Stored records

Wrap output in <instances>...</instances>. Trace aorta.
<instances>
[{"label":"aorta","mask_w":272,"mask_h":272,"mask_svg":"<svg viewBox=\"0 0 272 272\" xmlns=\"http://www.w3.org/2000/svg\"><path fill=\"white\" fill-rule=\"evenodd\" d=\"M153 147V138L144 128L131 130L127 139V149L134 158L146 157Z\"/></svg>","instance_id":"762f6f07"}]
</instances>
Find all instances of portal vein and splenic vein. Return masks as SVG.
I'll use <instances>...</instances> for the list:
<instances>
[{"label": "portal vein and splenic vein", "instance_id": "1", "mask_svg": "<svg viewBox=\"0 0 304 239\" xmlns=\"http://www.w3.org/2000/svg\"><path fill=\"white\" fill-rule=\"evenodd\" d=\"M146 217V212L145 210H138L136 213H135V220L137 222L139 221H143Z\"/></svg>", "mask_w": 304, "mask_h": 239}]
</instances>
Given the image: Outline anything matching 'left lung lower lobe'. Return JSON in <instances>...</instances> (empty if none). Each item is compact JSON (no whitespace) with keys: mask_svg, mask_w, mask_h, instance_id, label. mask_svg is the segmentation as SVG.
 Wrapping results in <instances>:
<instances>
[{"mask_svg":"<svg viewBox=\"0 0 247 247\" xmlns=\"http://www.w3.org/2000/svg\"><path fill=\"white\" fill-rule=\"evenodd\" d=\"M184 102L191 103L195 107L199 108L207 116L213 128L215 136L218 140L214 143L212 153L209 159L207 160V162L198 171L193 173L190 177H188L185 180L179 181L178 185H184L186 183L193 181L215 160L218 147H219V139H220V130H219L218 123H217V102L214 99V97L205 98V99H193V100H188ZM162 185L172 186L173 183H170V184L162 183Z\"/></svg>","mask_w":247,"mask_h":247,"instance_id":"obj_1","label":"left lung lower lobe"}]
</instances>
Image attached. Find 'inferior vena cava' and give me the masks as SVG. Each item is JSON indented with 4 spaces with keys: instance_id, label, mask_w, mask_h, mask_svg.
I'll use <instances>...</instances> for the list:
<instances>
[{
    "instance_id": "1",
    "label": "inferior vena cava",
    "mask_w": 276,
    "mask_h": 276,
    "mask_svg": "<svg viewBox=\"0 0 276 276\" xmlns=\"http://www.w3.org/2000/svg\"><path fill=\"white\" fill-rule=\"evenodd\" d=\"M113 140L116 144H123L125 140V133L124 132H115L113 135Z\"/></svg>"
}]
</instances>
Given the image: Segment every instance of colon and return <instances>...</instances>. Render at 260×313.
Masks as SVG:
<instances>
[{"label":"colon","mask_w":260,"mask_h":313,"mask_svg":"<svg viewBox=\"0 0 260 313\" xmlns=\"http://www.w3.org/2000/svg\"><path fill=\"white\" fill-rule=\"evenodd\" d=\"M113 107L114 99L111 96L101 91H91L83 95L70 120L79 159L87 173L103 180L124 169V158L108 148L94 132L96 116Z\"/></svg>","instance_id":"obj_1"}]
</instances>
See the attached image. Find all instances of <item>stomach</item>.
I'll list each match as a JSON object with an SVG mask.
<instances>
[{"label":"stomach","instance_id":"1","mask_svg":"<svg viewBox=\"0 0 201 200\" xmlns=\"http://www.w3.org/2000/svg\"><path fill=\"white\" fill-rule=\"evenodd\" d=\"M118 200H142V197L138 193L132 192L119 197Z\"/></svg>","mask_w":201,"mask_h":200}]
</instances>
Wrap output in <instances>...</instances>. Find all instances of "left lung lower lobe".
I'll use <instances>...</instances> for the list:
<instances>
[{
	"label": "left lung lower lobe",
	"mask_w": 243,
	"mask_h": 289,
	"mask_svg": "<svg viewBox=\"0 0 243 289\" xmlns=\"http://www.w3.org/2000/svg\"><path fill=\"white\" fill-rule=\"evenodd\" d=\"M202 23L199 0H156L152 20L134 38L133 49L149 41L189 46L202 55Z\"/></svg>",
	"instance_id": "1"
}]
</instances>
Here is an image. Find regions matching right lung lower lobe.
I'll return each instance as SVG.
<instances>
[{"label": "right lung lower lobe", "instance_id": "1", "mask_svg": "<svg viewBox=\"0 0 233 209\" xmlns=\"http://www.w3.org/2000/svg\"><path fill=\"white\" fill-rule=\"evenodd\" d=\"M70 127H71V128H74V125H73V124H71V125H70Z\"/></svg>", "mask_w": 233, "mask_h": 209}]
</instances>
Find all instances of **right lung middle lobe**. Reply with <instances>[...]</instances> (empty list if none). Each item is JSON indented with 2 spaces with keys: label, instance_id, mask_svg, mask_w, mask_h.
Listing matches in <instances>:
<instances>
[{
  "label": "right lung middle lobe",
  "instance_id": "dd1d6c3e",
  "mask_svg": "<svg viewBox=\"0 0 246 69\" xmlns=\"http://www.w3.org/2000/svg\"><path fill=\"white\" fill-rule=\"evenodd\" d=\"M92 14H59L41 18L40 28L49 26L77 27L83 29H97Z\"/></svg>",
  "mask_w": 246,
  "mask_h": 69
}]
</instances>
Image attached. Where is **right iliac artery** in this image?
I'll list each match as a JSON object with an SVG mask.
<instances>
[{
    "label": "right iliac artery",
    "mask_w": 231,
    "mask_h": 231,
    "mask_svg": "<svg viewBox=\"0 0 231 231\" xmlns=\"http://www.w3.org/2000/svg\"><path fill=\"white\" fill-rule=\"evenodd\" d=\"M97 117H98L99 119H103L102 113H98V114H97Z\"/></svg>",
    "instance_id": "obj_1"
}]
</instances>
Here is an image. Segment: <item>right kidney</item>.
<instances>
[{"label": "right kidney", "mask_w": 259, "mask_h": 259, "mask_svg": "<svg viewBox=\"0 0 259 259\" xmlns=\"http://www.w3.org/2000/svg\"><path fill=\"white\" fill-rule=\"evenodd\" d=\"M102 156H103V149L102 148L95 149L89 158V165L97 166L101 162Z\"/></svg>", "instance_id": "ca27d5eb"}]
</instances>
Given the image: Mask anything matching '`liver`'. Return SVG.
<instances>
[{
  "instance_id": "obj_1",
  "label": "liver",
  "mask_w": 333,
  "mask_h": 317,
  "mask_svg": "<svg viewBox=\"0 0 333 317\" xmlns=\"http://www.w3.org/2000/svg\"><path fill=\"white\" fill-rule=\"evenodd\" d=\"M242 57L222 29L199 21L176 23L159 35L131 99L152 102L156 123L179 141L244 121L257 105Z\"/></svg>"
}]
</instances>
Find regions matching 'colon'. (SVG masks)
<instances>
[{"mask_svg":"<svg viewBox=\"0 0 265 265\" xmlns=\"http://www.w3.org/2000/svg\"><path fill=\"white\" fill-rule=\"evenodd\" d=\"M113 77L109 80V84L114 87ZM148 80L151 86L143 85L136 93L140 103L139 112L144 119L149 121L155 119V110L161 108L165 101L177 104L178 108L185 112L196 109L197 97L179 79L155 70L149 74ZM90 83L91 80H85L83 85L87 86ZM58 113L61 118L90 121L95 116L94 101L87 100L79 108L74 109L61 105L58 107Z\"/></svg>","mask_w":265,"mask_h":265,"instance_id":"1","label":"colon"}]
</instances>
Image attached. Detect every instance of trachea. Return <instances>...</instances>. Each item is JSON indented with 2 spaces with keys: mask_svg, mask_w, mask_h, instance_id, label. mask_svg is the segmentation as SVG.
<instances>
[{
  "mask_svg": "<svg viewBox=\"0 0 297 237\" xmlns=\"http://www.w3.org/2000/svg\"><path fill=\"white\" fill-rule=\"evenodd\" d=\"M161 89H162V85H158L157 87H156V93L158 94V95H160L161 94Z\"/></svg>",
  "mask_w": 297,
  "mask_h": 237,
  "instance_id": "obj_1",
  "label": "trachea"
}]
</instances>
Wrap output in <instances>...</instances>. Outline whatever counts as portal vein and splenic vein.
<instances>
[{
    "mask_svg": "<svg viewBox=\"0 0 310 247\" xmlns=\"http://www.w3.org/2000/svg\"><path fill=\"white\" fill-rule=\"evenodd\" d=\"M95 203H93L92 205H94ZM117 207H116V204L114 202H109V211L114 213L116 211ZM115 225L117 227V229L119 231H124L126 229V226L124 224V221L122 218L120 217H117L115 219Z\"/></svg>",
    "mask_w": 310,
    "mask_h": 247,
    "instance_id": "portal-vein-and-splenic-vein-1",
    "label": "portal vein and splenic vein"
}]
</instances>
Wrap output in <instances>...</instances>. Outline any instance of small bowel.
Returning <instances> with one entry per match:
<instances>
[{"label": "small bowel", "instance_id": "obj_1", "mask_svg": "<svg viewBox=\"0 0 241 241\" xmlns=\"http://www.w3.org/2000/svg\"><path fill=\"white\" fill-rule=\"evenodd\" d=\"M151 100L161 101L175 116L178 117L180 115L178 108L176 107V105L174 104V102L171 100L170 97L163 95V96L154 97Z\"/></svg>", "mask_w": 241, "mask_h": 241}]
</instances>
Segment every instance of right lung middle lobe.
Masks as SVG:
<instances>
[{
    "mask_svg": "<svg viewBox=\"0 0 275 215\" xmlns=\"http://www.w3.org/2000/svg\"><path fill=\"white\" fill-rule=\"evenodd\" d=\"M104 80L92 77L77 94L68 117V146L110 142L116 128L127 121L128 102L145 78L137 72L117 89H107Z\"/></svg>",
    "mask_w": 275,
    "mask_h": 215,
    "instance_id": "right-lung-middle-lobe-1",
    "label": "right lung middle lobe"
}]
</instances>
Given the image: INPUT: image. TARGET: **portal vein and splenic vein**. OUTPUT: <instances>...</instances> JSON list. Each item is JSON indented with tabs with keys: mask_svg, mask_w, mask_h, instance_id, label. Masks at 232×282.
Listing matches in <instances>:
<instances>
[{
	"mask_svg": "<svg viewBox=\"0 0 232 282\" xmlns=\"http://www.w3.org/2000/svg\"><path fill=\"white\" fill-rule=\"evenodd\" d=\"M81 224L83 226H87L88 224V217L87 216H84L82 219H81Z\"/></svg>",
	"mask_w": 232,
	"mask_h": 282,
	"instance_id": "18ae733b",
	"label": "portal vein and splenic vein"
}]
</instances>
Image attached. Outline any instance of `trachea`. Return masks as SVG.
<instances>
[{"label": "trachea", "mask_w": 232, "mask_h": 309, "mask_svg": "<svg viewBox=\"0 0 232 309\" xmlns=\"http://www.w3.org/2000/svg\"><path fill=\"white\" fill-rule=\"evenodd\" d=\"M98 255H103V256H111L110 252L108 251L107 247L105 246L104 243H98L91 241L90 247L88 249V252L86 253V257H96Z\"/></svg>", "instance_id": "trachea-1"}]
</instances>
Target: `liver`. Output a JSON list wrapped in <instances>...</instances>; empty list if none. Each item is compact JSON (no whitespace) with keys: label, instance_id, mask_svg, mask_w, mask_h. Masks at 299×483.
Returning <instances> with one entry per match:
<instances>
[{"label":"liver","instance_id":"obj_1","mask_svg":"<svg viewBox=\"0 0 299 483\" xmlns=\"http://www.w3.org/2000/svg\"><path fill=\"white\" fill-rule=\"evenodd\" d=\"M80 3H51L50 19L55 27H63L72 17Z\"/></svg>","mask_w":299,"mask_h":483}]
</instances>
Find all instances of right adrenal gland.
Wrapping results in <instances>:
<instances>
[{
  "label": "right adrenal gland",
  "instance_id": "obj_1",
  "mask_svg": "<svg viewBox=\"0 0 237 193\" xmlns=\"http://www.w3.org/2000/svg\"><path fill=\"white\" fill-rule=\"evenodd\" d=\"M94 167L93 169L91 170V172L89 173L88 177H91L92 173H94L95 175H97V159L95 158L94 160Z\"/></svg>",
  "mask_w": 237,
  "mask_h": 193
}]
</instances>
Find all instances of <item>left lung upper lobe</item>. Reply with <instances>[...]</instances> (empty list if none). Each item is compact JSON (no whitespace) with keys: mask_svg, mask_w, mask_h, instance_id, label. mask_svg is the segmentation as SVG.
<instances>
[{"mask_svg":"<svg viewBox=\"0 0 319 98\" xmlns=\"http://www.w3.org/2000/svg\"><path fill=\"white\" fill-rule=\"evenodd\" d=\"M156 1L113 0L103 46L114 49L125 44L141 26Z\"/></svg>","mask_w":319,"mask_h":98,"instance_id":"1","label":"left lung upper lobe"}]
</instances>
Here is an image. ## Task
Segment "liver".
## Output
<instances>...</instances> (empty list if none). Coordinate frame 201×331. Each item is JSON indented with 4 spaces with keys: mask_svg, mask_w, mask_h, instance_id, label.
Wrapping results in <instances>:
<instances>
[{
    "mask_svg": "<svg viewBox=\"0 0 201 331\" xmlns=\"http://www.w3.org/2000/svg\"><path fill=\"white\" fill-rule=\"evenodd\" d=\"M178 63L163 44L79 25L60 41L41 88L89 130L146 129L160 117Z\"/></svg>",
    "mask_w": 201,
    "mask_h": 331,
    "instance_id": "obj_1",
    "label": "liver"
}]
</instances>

Short exercise >> Count how many lines in the records above include the word "iliac". Give only the number.

Solution for this problem >> 2